Reputation: 147
i am stuck in programming terminology here, which is getting me confused and i cannot gather my thoughts on how to actually and correctly express(write) these few MSDN theory sentences from the Common Type System page.
Would anyone help me on this one, i want to understand this! And if someone would be so kind to write some code and comment on this issue, it would be awesome and praiseworthy of you!
//This is the text(it is taken from the "Structures" paragraph): https://msdn.microsoft.com/en-us/library/zcx1eb1e(v=vs.110).aspx#
"For each value type, the common language runtime supplies a corresponding boxed type, which is a class that has the same state and behavior as the value type. An instance of a value type is boxed when it is passed to a method that accepts a parameter of type System.Object. It is unboxed (that is, converted from an instance of a class back to an instance of a value type) when control returns from a method call that accepts a value type as a by-reference parameter. Some languages require that you use special syntax when the boxed type is required; others automatically use the boxed type when it is needed. When you define a value type, you are defining both the boxed and the unboxed type."
Thank You in advance, best regards!
Upvotes: 0
Views: 464
Reputation: 1007
.NET is language agnostic which allows programmers to write code in different languages (which can be compiled to IL), and that code can interact with other code written in different languages.
This feature is provided by the CTS (Common Type System), a standard that specifies how type definitions are represented in the memory and how types are declared, used, and managed in the CLR (Common Language Runtime).
Example
C# has an int data type and VB.NET has a Integer data type. After the compilation, both instances of int and Integer will use the same structure Int32 from CTS.
Upvotes: 0
Reputation: 29222
An object
and a value type are stored differently. An object
is a pointer to memory in the heap which contains the binary representation of that object. The stack is memory allocated to store pointers and value types. So a function doesn't have a pointer to an integer
or bool
. It is passed a copy of the actual value.

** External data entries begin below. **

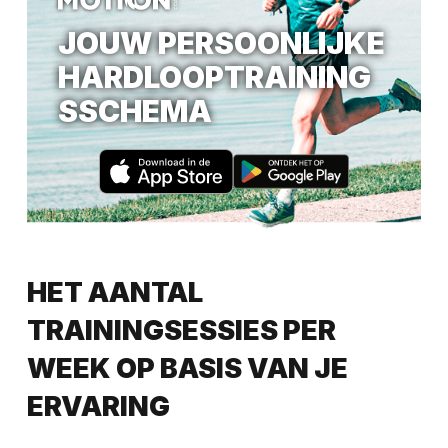
JOUW PERSOONLIJKE
HARDLOOPTRAINING
SSCHEMA
HET AANTAL
TRAININGSESSIES PER
WEEK OP BASIS VAN JE
ERVARING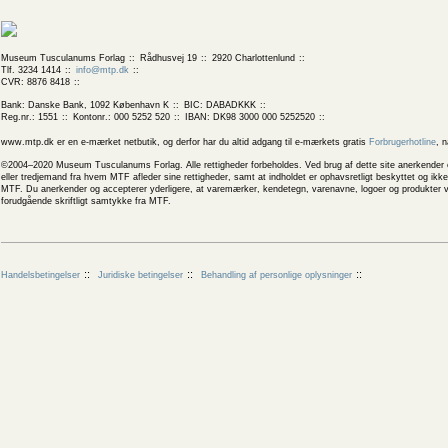
Museum Tusculanums Forlag
Rådhusvej 19
2920 Charlottenlund
Tlf. 3234 1414
info@mtp.dk
CVR: 8876 8418
Bank: Danske Bank, 1092 København K
BIC: DABADKKK
Reg.nr.: 1551
Kontonr.: 000 5252 520
IBAN: DK98 3000 000 5252520
www.mtp.dk er en e-mærket netbutik, og derfor har du altid adgang til e-mærkets gratis
Forbrugerhotline
, 
©2004–2020 Museum Tusculanums Forlag. Alle rettigheder forbeholdes. Ved brug af dette site anerkender og
eller tredjemand fra hvem MTF afleder sine rettigheder, samt at indholdet er ophavsretligt beskyttet og ik
MTF. Du anerkender og accepterer yderligere, at varemærker, kendetegn, varenavne, logoer og produkter v
forudgående skriftligt samtykke fra MTF.
Handelsbetingelser
Juridiske betingelser
Behandling af personlige oplysninger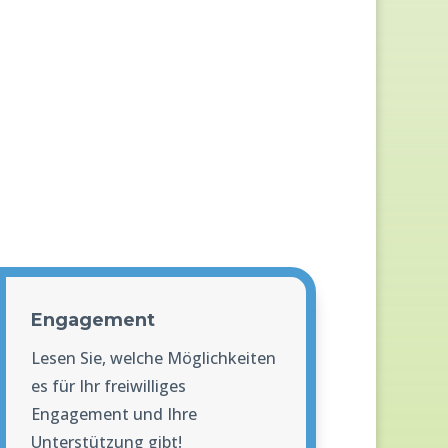
Engagement
Lesen Sie, welche Möglichkeiten
es für Ihr freiwilliges
Engagement und Ihre
Unterstützung gibt!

But if you have a method like this:
string GetString(object o)
{
return o.ToString();
}
That method expects an object, a pointer to a location in memory, even if you pass a value type to it. So in order to do that, the framework has to create an object stored on the heap containing that int
so that it can pass a reference (pointer) to that value to the function. That's boxing.
Boxing is implicit. You don't have to call some conversion function to convert an int
to an object
.
Unboxing occurs when you take that object and cast it as a value type. For example,
object x = 5; //Boxes the value to create an object with a pointer
var y = (int)x; //Unboxes the value, creating an int on the stack.
When you unbox the object stored in the heap and referenced by x
is inspected and its value retrieved. Unboxing is explicit. When you convert anything from object
to a value type you must specify the type to which you are converting it.